• **Provided data**
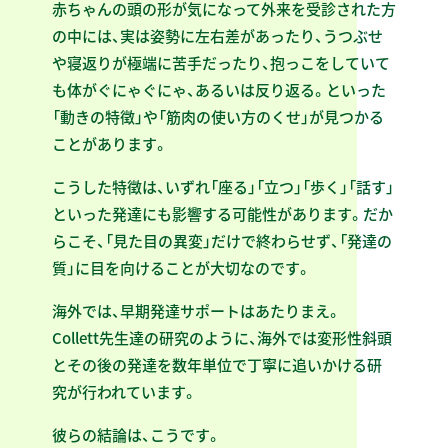
赤ちゃんの頭の形が気になって外来を受診された方
の中には、実は姿勢に左右差があったり、うつぶせ
や寝返りが極端に苦手だったり、抱っこをしていて
も体がぐにゃぐにゃ、あるいは反り返る。といった
「動きの特徴」や「筋肉の使い方のくせ」が見つかる
ことがあります。
こうした特徴は、いずれ「座る」「立つ」「歩く」「話す」
といった発達にも影響する可能性があります。だか
らこそ、「見た目の異変」だけで終わらせず、「発達の
質」に目を向けることが大切なのです。
海外では、早期発達サポートはあたりまえ。
Collett先生達の研究のように、海外では変形性斜頭
とその後の発達を数年単位で丁寧に追いかける研
究が行われています。
彼らの結論は、こうです。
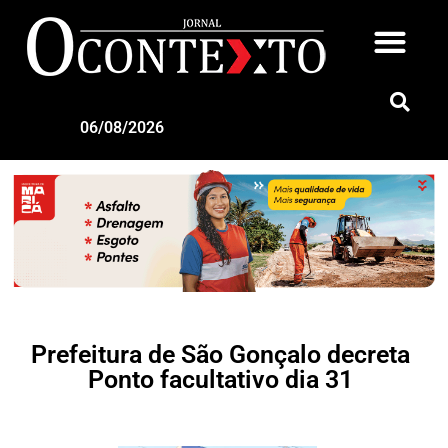
06/08/2026
Prefeitura de São Gonçalo decreta
Ponto facultativo dia 31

• **Description of the task**
Your answer must be the lines above from the one containing "や寝返りが極端に苦手だったり、抱っこをしていて" to the one containing "とその後の発達を数年単位で丁寧に追いかける研", both included, restated word for word.

• **Exercise answer**
や寝返りが極端に苦手だったり、抱っこをしていて
も体がぐにゃぐにゃ、あるいは反り返る。といった
「動きの特徴」や「筋肉の使い方のくせ」が見つかる
ことがあります。
こうした特徴は、いずれ「座る」「立つ」「歩く」「話す」
といった発達にも影響する可能性があります。だか
らこそ、「見た目の異変」だけで終わらせず、「発達の
質」に目を向けることが大切なのです。
海外では、早期発達サポートはあたりまえ。
Collett先生達の研究のように、海外では変形性斜頭
とその後の発達を数年単位で丁寧に追いかける研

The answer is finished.